# About this task
Write out, word for word, every line in the data below from the one containing "Cohesion refers to" to the one containing "Less code is", both of them included.

[Records contained in a dataset]
+---+

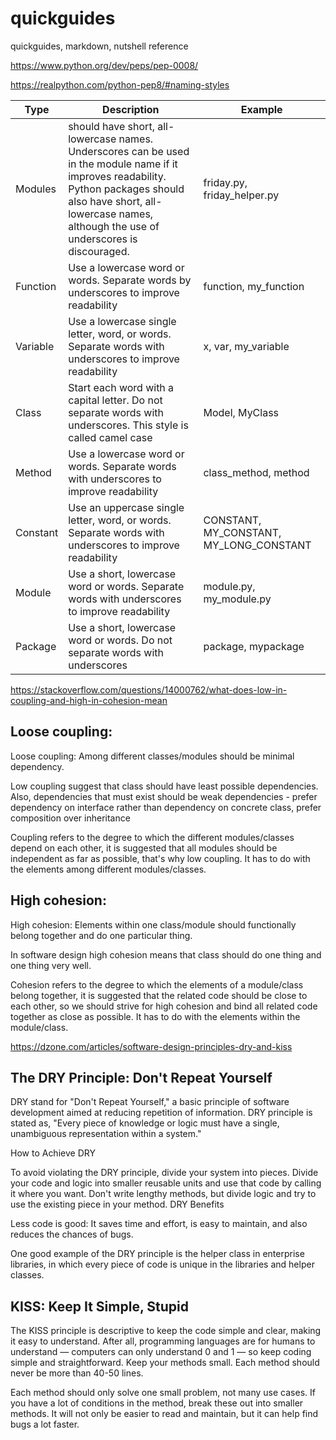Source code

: # quickguides
quickguides, markdown, nutshell reference

https://www.python.org/dev/peps/pep-0008/

https://realpython.com/python-pep8/#naming-styles


| Type | Description | Example |
| ---- | ----------- | ------- |
| Modules | should have short, all-lowercase names. Underscores can be used in the module name if it improves readability. Python packages should also have short, all-lowercase names, although the use of underscores is discouraged. | friday.py, friday_helper.py |
| Function | Use a lowercase word or words. Separate words by underscores to improve readability | function, my_function |
| Variable | Use a lowercase single letter, word, or words. Separate words with underscores to improve readability | x, var, my_variable
| Class | Start each word with a capital letter. Do not separate words with underscores. This style is called camel case | Model, MyClass
| Method | Use a lowercase word or words. Separate words with underscores to improve readability | class_method, method
| Constant | Use an uppercase single letter, word, or words. Separate words with underscores to improve readability | CONSTANT, MY_CONSTANT, MY_LONG_CONSTANT
| Module | Use a short, lowercase word or words. Separate words with underscores to improve readability | module.py, my_module.py
| Package | Use a short, lowercase word or words. Do not separate words with underscores | package, mypackage


https://stackoverflow.com/questions/14000762/what-does-low-in-coupling-and-high-in-cohesion-mean

## Loose coupling:

Loose coupling: Among different classes/modules should be minimal dependency.

Low coupling suggest that class should have least possible dependencies. 
Also, dependencies that must exist should be weak dependencies - prefer dependency on interface rather than dependency on concrete class, 
prefer composition over inheritance 

Coupling refers to the degree to which the different modules/classes depend on each other, 
it is suggested that all modules should be independent as far as possible, that's why low coupling. 
It has to do with the elements among different modules/classes.

## High cohesion:

High cohesion: Elements within one class/module should functionally belong together and do one particular thing.

In software design high cohesion means that class should do one thing and one thing very well.

Cohesion refers to the degree to which the elements of a module/class belong together, 
it is suggested that the related code should be close to each other, 
so we should strive for high cohesion and bind all related code together as close as possible. 
It has to do with the elements within the module/class.

https://dzone.com/articles/software-design-principles-dry-and-kiss

## The DRY Principle: Don't Repeat Yourself

DRY stand for "Don't Repeat Yourself," a basic principle of software development aimed at reducing repetition of information. 
DRY principle is stated as, "Every piece of knowledge or logic must have a single, unambiguous representation within a system."

How to Achieve DRY

To avoid violating the DRY principle, divide your system into pieces. Divide your code and logic into smaller 
reusable units and use that code by calling it where you want. Don't write lengthy methods, but divide logic 
and try to use the existing piece in your method.
DRY Benefits

Less code is good: It saves time and effort, is easy to maintain, and also reduces the chances of bugs.

One good example of the DRY principle is the helper class in enterprise libraries, 
in which every piece of code is unique in the libraries and helper classes.

## KISS: Keep It Simple, Stupid

The KISS principle is descriptive to keep the code simple and clear, making it easy to understand. 
After all, programming languages are for humans to understand — computers can only understand 0 and 1 — 
so keep coding simple and straightforward. Keep your methods small. Each method should never be more than 40-50 lines.

Each method should only solve one small problem, not many use cases. If you have a lot of conditions in the method, 
break these out into smaller methods. It will not only be easier to read and maintain, but it can help find bugs a lot faster.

+---+

# Answer box
Cohesion refers to the degree to which the elements of a module/class belong together, 
it is suggested that the related code should be close to each other, 
so we should strive for high cohesion and bind all related code together as close as possible. 
It has to do with the elements within the module/class.

https://dzone.com/articles/software-design-principles-dry-and-kiss

## The DRY Principle: Don't Repeat Yourself

DRY stand for "Don't Repeat Yourself," a basic principle of software development aimed at reducing repetition of information. 
DRY principle is stated as, "Every piece of knowledge or logic must have a single, unambiguous representation within a system."

How to Achieve DRY

To avoid violating the DRY principle, divide your system into pieces. Divide your code and logic into smaller 
reusable units and use that code by calling it where you want. Don't write lengthy methods, but divide logic 
and try to use the existing piece in your method.
DRY Benefits

Less code is good: It saves time and effort, is easy to maintain, and also reduces the chances of bugs.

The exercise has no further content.